In Chapter Three of The Inn of God’s Forgiveness, I wrote:
To summarize, here’s the bad news: if you want to claim the Christian tradition without affirming the traditional creeds, it’s a bit of an uphill battle. Confident creedal Christians will identify you as an inadequate believer, if not actually an agent of Satan; confident atheists will identify you as an inadequate doubter, still clinging to your discredited faith tradition; but in the face of both, you will have to insist on claiming your own religious identity.
It’s coming back to haunt me now. I’m advertising the web page for the book on Facebook, and people are occasionally commenting on the ad that appears in their news feeds. So far, the comments are of just these two kinds.
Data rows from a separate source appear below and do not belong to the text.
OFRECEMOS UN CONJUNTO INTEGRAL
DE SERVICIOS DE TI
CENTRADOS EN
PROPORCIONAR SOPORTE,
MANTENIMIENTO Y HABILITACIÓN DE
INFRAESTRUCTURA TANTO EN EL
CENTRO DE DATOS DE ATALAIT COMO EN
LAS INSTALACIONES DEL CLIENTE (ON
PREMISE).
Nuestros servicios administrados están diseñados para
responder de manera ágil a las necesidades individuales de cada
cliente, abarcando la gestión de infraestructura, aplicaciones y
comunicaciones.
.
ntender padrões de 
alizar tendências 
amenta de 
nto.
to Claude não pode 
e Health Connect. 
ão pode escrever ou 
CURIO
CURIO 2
There are confident creedal Christians who want to tell me that I’m not really a Christian — and there are atheists who are say things like “tired of these fairy tales in my news feed” and “he [Jesus] is a made up character in a storybook who cares.”
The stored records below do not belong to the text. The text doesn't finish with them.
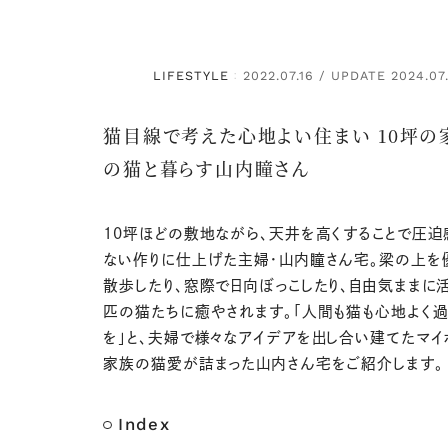
LIFESTYLE
2022.07.16 / UPDATE 2024.07
：
猫目線で考えた心地よい住まい 10坪の
の猫と暮らす山内瞳さん
10坪ほどの敷地ながら、天井を高くすることで圧迫
ない作りに仕上げた主婦・山内瞳さん宅。梁の上を
散歩したり、窓際で日向ぼっこしたり、自由気ままに
匹の猫たちに癒やされます。「人間も猫も心地よく
を」と、夫婦で様々なアイデアを出し合い建てたマイ
家族の猫愛が詰まった山内さん宅をご紹介します。
Index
But oh well! I can’t really blame the atheists for being cheesed off: shouldn’t Facebook know enough about their interests to not advertise a book of Christian theology and hymns to them? But it’s interesting how reactive people are on this topic — reactive in much the same way on all sides. The atheists feel threatened and demeaned by an oppressive Christian majority. The conservative Christians also feel threatened and demeaned by the erosion of their tradition in an increasingly secular culture. And, of course, I feel pretty beleaguered myself, getting it from both sides. But it’s been very interesting to engage my conservative Christian commentators in online discussion. We often seem to be able to find some ground for mutual respect, though not always agreement. That’s progress. And meanwhile, the people who are not offended by the ad, though not posting, are coming to the web site and downloading the hymns. 1000 downloads and counting!